EXERCISE DESCRIPTION = Write out each record below exactly, without pictures.

______________________________

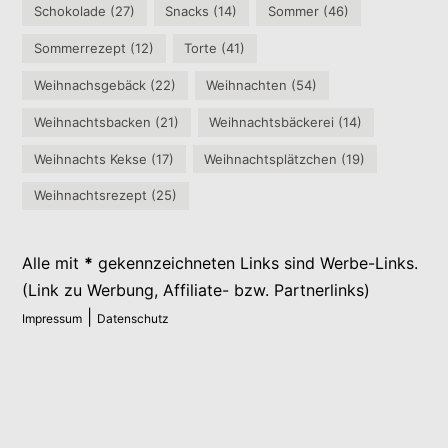
Schokolade
(27)
Snacks
(14)
Sommer
(46)
Sommerrezept
(12)
Torte
(41)
Weihnachsgebäck
(22)
Weihnachten
(54)
Weihnachtsbacken
(21)
Weihnachtsbäckerei
(14)
Weihnachts Kekse
(17)
Weihnachtsplätzchen
(19)
Weihnachtsrezept
(25)
Alle mit
*
gekennzeichneten Links sind Werbe-Links.
(Link zu Werbung, Affiliate- bzw. Partnerlinks)
|
Impressum
Datenschutz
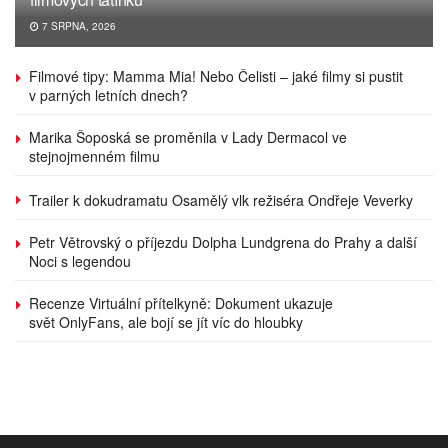
7 SRPNA, 2026
Filmové tipy: Mamma Mia! Nebo Čelisti – jaké filmy si pustit
v parných letních dnech?
Marika Šoposká se proměnila v Lady Dermacol ve
stejnojmenném filmu
Trailer k dokudramatu Osamělý vlk režiséra Ondřeje Veverky
Petr Větrovský o příjezdu Dolpha Lundgrena do Prahy a další
Noci s legendou
Recenze Virtuální přítelkyně: Dokument ukazuje
svět OnlyFans, ale bojí se jít víc do hloubky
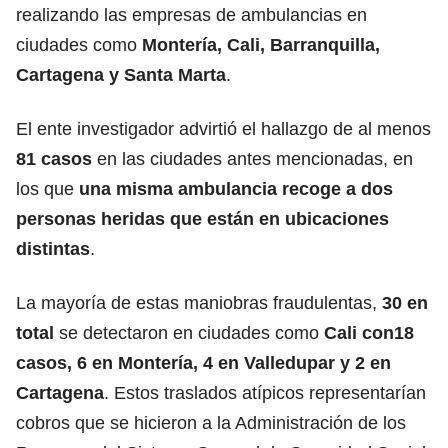
realizando las empresas de ambulancias en
ciudades como
Montería, Cali, Barranquilla,
Cartagena y Santa Marta
.
El ente investigador advirtió el hallazgo de al menos
81 casos
en las ciudades antes mencionadas, en
los que
una misma ambulancia recoge a dos
personas heridas que están en ubicaciones
distintas
.
La mayoría de estas maniobras fraudulentas,
30 en
total
se detectaron en ciudades como
Cali con18
casos, 6 en Montería, 4 en Valledupar y 2 en
Cartagena
. Estos traslados atípicos representarían
cobros que se hicieron a la Administración de los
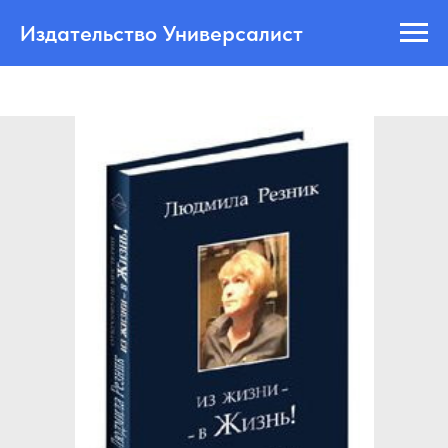
Издательство Универсалист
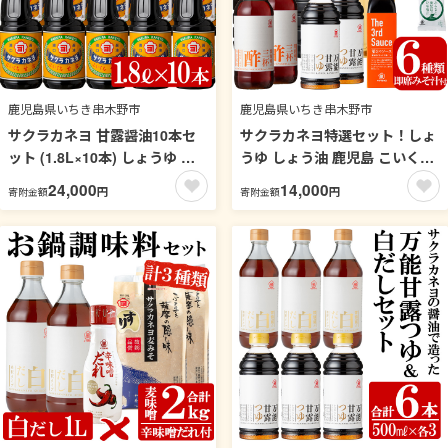
鹿児島県いちき串木野市
鹿児島県いちき串木野市
サクラカネヨ 甘露醤油10本セ
サクラカネヨ特選セット！しょ
ット (1.8L×10本) しょうゆ し
うゆ しょう油 鹿児島 こいくち
ょう油 鹿児島 こいくち 濃口 薩
濃口 甘露 あまい 調味料 老舗
24,000
14,000
円
円
寄附金額
寄附金額
摩醤油 あまい 調味料 老舗 常温
常温 保存 卵かけご飯 九州醤油
保存 卵かけご飯 九州醤油【吉
めんつゆ 酢 お酢 ソース 三杯酢
村醸造】【00-002-12】
合わせ酢 フリーズドライ 味噌
汁 詰め合わせ セット【吉村醸
造】【00-002-03】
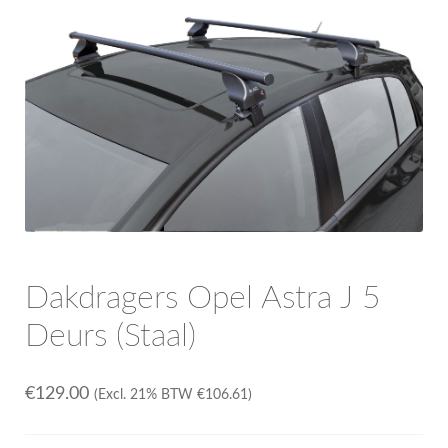
OPC Line
Bedrijfswagen parts
Contact
Inloggen / Registreren
Dakdragers Opel Astra J 5
Deurs (Staal)
€
129.00
(Excl. 21% BTW
€
106.61
)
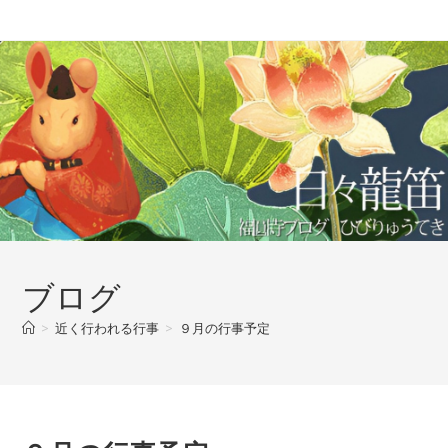
コ
ン
テ
ン
ツ
へ
ス
キ
ッ
プ
ブログ
>
近く行われる行事
>
９月の行事予定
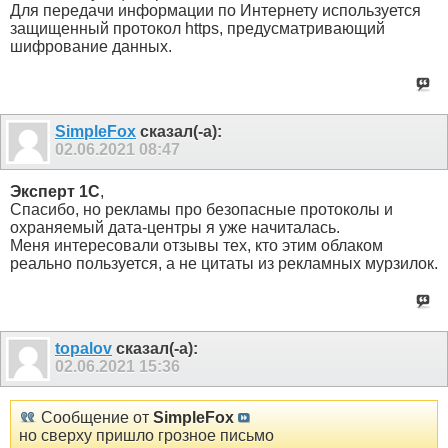
Для передачи информации по Интернету используется
защищенный протокол https, предусматривающий
шифрование данных.
SimpleFox
сказал(-а):
02.06.2021
08:47
Эксперт 1С
,
Спасибо, но рекламы про безопасные протоколы и
охраняемый дата-центры я уже начиталась.
Меня интересовали отзывы тех, кто этим облаком
реально пользуется, а не цитаты из рекламных мурзилок.
topalov
сказал(-а):
02.06.2021
15:36
Сообщение от
SimpleFox
но сверху пришло грозное письмо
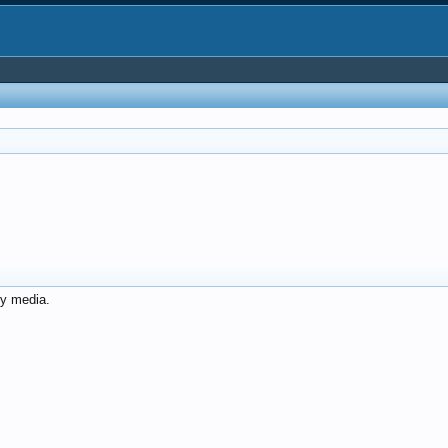
ny media.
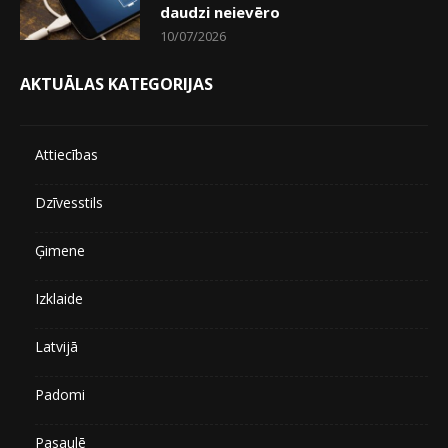
daudzi neievēro
10/07/2026
AKTUĀLAS KATEGORIJAS
Attiecības
Dzīvesstils
Ģimene
Izklaide
Latvijā
Padomi
Pasaulē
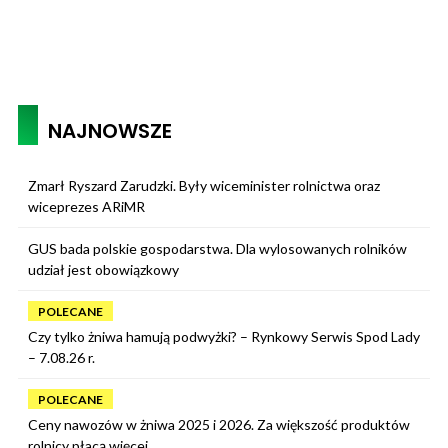
NAJNOWSZE
Zmarł Ryszard Zarudzki. Były wiceminister rolnictwa oraz
wiceprezes ARiMR
GUS bada polskie gospodarstwa. Dla wylosowanych rolników
udział jest obowiązkowy
POLECANE
Czy tylko żniwa hamują podwyżki? – Rynkowy Serwis Spod Lady
– 7.08.26 r.
POLECANE
Ceny nawozów w żniwa 2025 i 2026. Za większość produktów
rolnicy płacą więcej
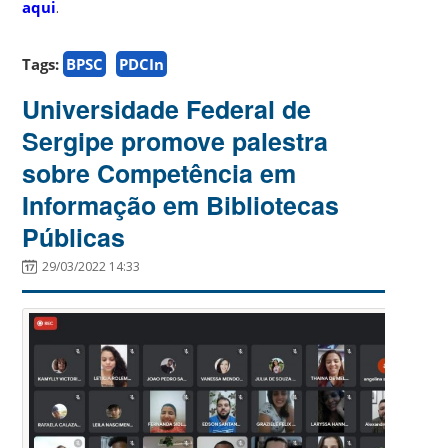
aqui
.
Tags:
BPSC
PDCIn
Universidade Federal de
Sergipe promove palestra
sobre Competência em
Informação em Bibliotecas
Públicas
29/03/2022 14:33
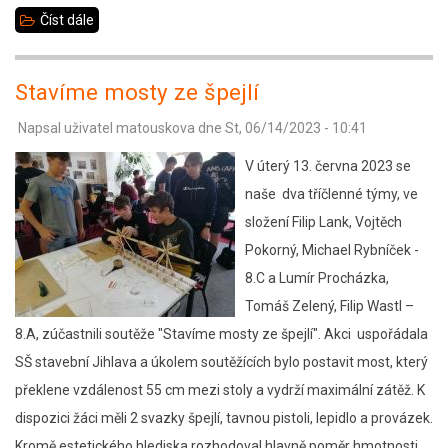
Číst dále
about
Výlet
1.B
Stavíme mosty ze špejlí
Napsal uživatel
matouskova
dne
St, 06/14/2023 - 10:41
V úterý 13. června 2023 se
naše dva tříčlenné týmy, ve
složení Filip Lank, Vojtěch
Pokorný, Michael Rybníček -
8.C a Lumír Procházka,
Tomáš Zelený, Filip Wastl –
8.A, zúčastnili soutěže "Stavíme mosty ze špejlí". Akci uspořádala
SŠ stavební Jihlava a úkolem soutěžících bylo postavit most, který
překlene vzdálenost 55 cm mezi stoly a vydrží maximální zátěž. K
dispozici žáci měli 2 svazky špejlí, tavnou pistoli, lepidlo a provázek.
Kromě estetického hlediska rozhodoval hlavně poměr hmotnosti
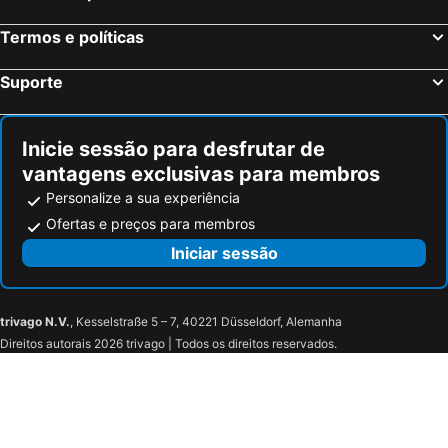
Termos e políticas
Suporte
Inicie sessão para desfrutar de
vantagens exclusivas para membros
Personalize a sua experiência
Ofertas e preços para membros
Iniciar sessão
trivago N.V.
, Kesselstraße 5 – 7, 40221 Düsseldorf, Alemanha
Direitos autorais 2026 trivago | Todos os direitos reservados.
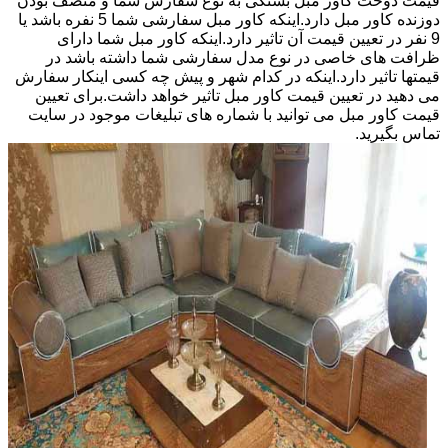
قیمت دوخت کاور مبل بستگی به نوع سفارش شما و منصف بودن
دوزنده کاور مبل دارد.اینکه کاور مبل سفارشی شما 5 نفره باشد یا
9 نفر در تعیین قیمت آن تاثیر دارد.اینکه کاور مبل شما دارای
ظرافت های خاصی در نوع مدل سفارشی شما داشته باشد در
قیمتها تاثیر دارد.اینکه در کدام شهر و پیش چه کسی اینکار سفارش
می دهید در تعیین قیمت کاور مبل تاثیر خواهد داشت.برای تعیین
قیمت کاور مبل می توانید با شماره های تبلیغات موجود در سایت
تماس بگیرید.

______________________________

COMPLETED TASK =
Schokolade
(27)
Snacks
(14)
Sommer
(46)
Sommerrezept
(12)
Torte
(41)
Weihnachsgebäck
(22)
Weihnachten
(54)
Weihnachtsbacken
(21)
Weihnachtsbäckerei
(14)
Weihnachts Kekse
(17)
Weihnachtsplätzchen
(19)
Weihnachtsrezept
(25)
Alle mit
*
gekennzeichneten Links sind Werbe-Links.
(Link zu Werbung, Affiliate- bzw. Partnerlinks)
|
Impressum
Datenschutz
7 SRPNA, 2026
Filmové tipy: Mamma Mia! Nebo Čelisti – jaké filmy si pustit
v parných letních dnech?
Marika Šoposká se proměnila v Lady Dermacol ve
stejnojmenném filmu
Trailer k dokudramatu Osamělý vlk režiséra Ondřeje Veverky
Petr Větrovský o příjezdu Dolpha Lundgrena do Prahy a další
Noci s legendou
Recenze Virtuální přítelkyně: Dokument ukazuje
svět OnlyFans, ale bojí se jít víc do hloubky
realizando las empresas de ambulancias en
ciudades como
Montería, Cali, Barranquilla,
Cartagena y Santa Marta
.
El ente investigador advirtió el hallazgo de al menos
81 casos
en las ciudades antes mencionadas, en
los que
una misma ambulancia recoge a dos
personas heridas que están en ubicaciones
distintas
.
La mayoría de estas maniobras fraudulentas,
30 en
total
se detectaron en ciudades como
Cali con18
casos, 6 en Montería, 4 en Valledupar y 2 en
Cartagena
. Estos traslados atípicos representarían
cobros que se hicieron a la Administración de los
Издательство Универсалист
鹿児島県いちき串木野市
鹿児島県いちき串木野市
サクラカネヨ 甘露醤油10本セ
サクラカネヨ特選セット！しょ
ット (1.8L×10本) しょうゆ し
うゆ しょう油 鹿児島 こいくち
ょう油 鹿児島 こいくち 濃口 薩
濃口 甘露 あまい 調味料 老舗
24,000
14,000
円
円
寄附金額
寄附金額
摩醤油 あまい 調味料 老舗 常温
常温 保存 卵かけご飯 九州醤油
保存 卵かけご飯 九州醤油【吉
めんつゆ 酢 お酢 ソース 三杯酢
村醸造】【00-002-12】
合わせ酢 フリーズドライ 味噌
汁 詰め合わせ セット【吉村醸
造】【00-002-03】
OPC Line
Bedrijfswagen parts
Contact
Inloggen / Registreren
Dakdragers Opel Astra J 5
Deurs (Staal)
€
129.00
(Excl. 21% BTW
€
106.61
)
コ
ン
テ
ン
ツ
へ
ス
キ
ッ
プ
ブログ
>
近く行われる行事
>
９月の行事予定
Для передачи информации по Интернету используется
защищенный протокол https, предусматривающий
шифрование данных.
SimpleFox
сказал(-а):
02.06.2021
08:47
Эксперт 1С
,
Спасибо, но рекламы про безопасные протоколы и
охраняемый дата-центры я уже начиталась.
Меня интересовали отзывы тех, кто этим облаком
реально пользуется, а не цитаты из рекламных мурзилок.
topalov
сказал(-а):
02.06.2021
15:36
Сообщение от
SimpleFox
но сверху пришло грозное письмо
ny media.
daudzi neievēro
10/07/2026
AKTUĀLAS KATEGORIJAS
Attiecības
Dzīvesstils
Ģimene
Izklaide
Latvijā
Padomi
Pasaulē
NAJNOWSZE
Zmarł Ryszard Zarudzki. Były wiceminister rolnictwa oraz
wiceprezes ARiMR
GUS bada polskie gospodarstwa. Dla wylosowanych rolników
udział jest obowiązkowy
POLECANE
Czy tylko żniwa hamują podwyżki? – Rynkowy Serwis Spod Lady
– 7.08.26 r.
POLECANE
Ceny nawozów w żniwa 2025 i 2026. Za większość produktów
rolnicy płacą więcej
aqui
.
Tags:
BPSC
PDCIn
Universidade Federal de
Sergipe promove palestra
sobre Competência em
Informação em Bibliotecas
Públicas
29/03/2022 14:33
Číst dále
about
Výlet
1.B
Stavíme mosty ze špejlí
Napsal uživatel
matouskova
dne
St, 06/14/2023 - 10:41
V úterý 13. června 2023 se
naše dva tříčlenné týmy, ve
složení Filip Lank, Vojtěch
Pokorný, Michael Rybníček -
8.C a Lumír Procházka,
Tomáš Zelený, Filip Wastl –
8.A, zúčastnili soutěže "Stavíme mosty ze špejlí". Akci uspořádala
SŠ stavební Jihlava a úkolem soutěžících bylo postavit most, který
překlene vzdálenost 55 cm mezi stoly a vydrží maximální zátěž. K
dispozici žáci měli 2 svazky špejlí, tavnou pistoli, lepidlo a provázek.
Kromě estetického hlediska rozhodoval hlavně poměr hmotnosti
Termos e políticas
Suporte
Inicie sessão para desfrutar de
vantagens exclusivas para membros
Personalize a sua experiência
Ofertas e preços para membros
Iniciar sessão
trivago N.V.
, Kesselstraße 5 – 7, 40221 Düsseldorf, Alemanha
Direitos autorais 2026 trivago | Todos os direitos reservados.
قیمت دوخت کاور مبل بستگی به نوع سفارش شما و منصف بودن
دوزنده کاور مبل دارد.اینکه کاور مبل سفارشی شما 5 نفره باشد یا
9 نفر در تعیین قیمت آن تاثیر دارد.اینکه کاور مبل شما دارای
ظرافت های خاصی در نوع مدل سفارشی شما داشته باشد در
قیمتها تاثیر دارد.اینکه در کدام شهر و پیش چه کسی اینکار سفارش
می دهید در تعیین قیمت کاور مبل تاثیر خواهد داشت.برای تعیین
قیمت کاور مبل می توانید با شماره های تبلیغات موجود در سایت
تماس بگیرید.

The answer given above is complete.